I think that because music is unable to rely as much on tangible, linguistic profundity, like films or novels can tap into with greater ease, it has a wider scope for eliciting intangible, almost physical, pleasurable sensations that are beyond verbal descriptions, and it’s fun looking for a chord or a texture that approaches eliciting that sensation. I guess that sounds a bit wanky. What I mean is… OK, I can’t explain why Scriabin is as moving to me as, I don’t know, ee cummings. You can kind of explain why ee cummings or FG Lorca is beautiful because poets express things verbally and the beauty’s easily analysed and in some cases almost objective; Scriabin is just chords, but they’re chords tapping into this weird, indescribable sensation that, in my opinion, music has a stronger ability to reach. Obviously with literature there is always this element of the indescribably moving but I think what makes music particularly fun is how the majority of its appeal is ultra-linguistic, and purely sensory and almost instinctive.

Is there anything you’d change about your career path so far?

Again, the use of the word ‘career’… I promise I’m not trying to be one those smarmy ‘it’s just about the music, maaan!’ sort of people. But I suppose that’s one thing I’m very satisfied with, the un-careery way that I still produce music. I still like to self-release stuff online for free, for example, which I’ve done since I was 12.

For someone so successful at such an early age, it’s interesting you haven’t signed to a major label. Is that a conscious decision on your part?

If you’re asking if I have a “fuck the majors” sort of philosophy, it’s not quite that. They serve a purpose for people with a particular type of dream that I don’t share.

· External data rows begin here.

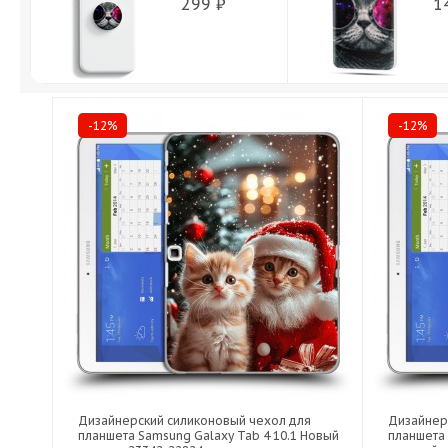
299 ₽
1
-12%
-12%
Дизайнерский силиконовый чехол для
Дизайнер
планшета Samsung Galaxy Tab 4 10.1 Новый
планшета 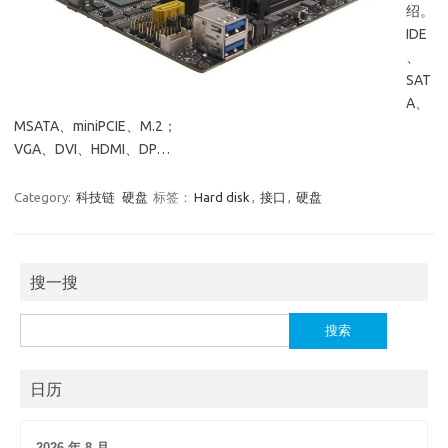
绍。
IDE
、
SAT
A、
MSATA、miniPCIE、M.2；
VGA、DVI、HDMI、DP…
Category:
科技链
硬盘
标签：
Hard disk
,
接口
,
硬盘
搜一搜
搜
索：
日历
2026 年 8 月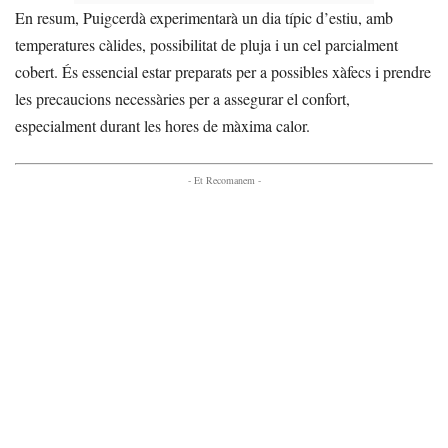
En resum, Puigcerdà experimentarà un dia típic d’estiu, amb
temperatures càlides, possibilitat de pluja i un cel parcialment
cobert. És essencial estar preparats per a possibles xàfecs i prendre
les precaucions necessàries per a assegurar el confort,
especialment durant les hores de màxima calor.
- Et Recomanem -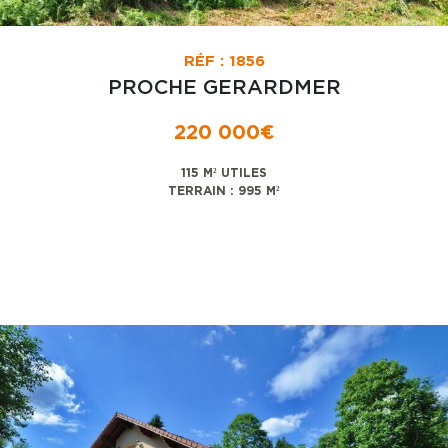
RÉF : 1856
PROCHE GERARDMER
220 000€
115 M² UTILES
TERRAIN : 995 M²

I like to try and accomplish what I want as simply as possible, and major labels do not operate simplistically. Or flexibly, or very ethically.

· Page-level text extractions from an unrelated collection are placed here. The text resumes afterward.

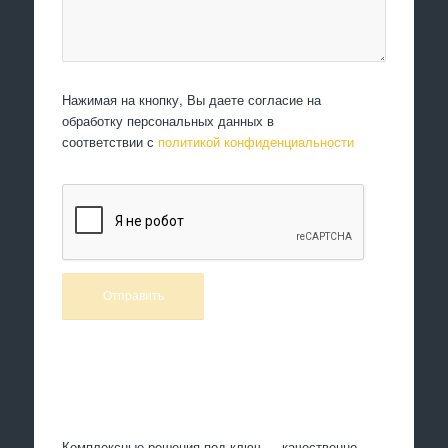
Нажимая на кнопку, Вы даете согласие на
обработку персональных данных в
соответствии с
политикой конфиденциальности
Произведем работы
Комплексные решения под ключ — качественно,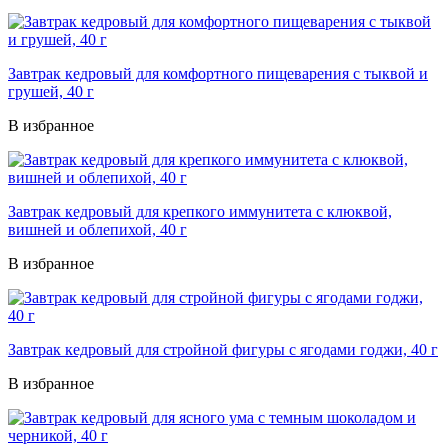
Завтрак кедровый для комфортного пищеварения с тыквой и
грушей, 40 г
В избранное
Завтрак кедровый для крепкого иммунитета с клюквой,
вишней и облепихой, 40 г
В избранное
Завтрак кедровый для стройной фигуры с ягодами годжи, 40 г
В избранное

One of your songs is 16 minutes long, which is a very bold move, tell us about that?

On my previous LP most of the songs were around two minutes long and very densely packed. I like writing longer songs sometimes as a contrast, because there’s more space to develop certain motifs, and remove them and re-interpolate them later on in the piece, and experiment with repetition and the ways that challenging perseverance can affect the way a listener interprets a piece of music. I was thinking recently about the title track from Swans’ The Seer and the weird effect time has on the motifs in that piece. Isn’t it strange how the final section of “The Seer” is so much more gratifying when it’s preceded by a quarter-hour of thundering, sustained, dissonant chords? Like you’ve had to trudge through all this abstraction to get to the groovy bit; like you’ve been rewarded for persevering. It just wouldn’t sound as good if those final four minutes were a standalone track. Long songs allow you to explore stuff like that, I suppose.

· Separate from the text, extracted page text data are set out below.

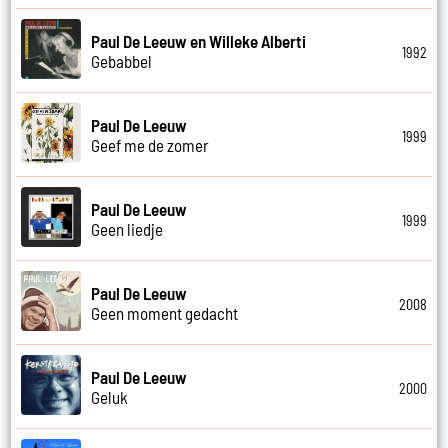
Paul De Leeuw en Willeke Alberti
1992
Gebabbel
Paul De Leeuw
1999
Geef me de zomer
Paul De Leeuw
1999
Geen liedje
Paul De Leeuw
2008
Geen moment gedacht
Paul De Leeuw
2000
Geluk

Who would you say are you biggest musical influences?

Hearing Frank Zappa when I was 13 changed the way I thought about playing and writing music. I know that’s a bit of a cliché but literally … I’d say he’s important as an influence particularly because I rarely if ever revisit his work but so much of what he did still subconsciously finds its way into what I do (a fetishising of odd time signatures + structures, musique concrète, use of dialogue, aspiring to virtuosity and playfulness in equal measure, a lack of regard for genre distinctions, varying your output…). Like, he is just a part of the way I think about music, whether I like it or not, permanently printed into my brain.

Kiran Leonard’s new album Grapefruit will be released through Moshi Moshi on 25th March and he tours in January.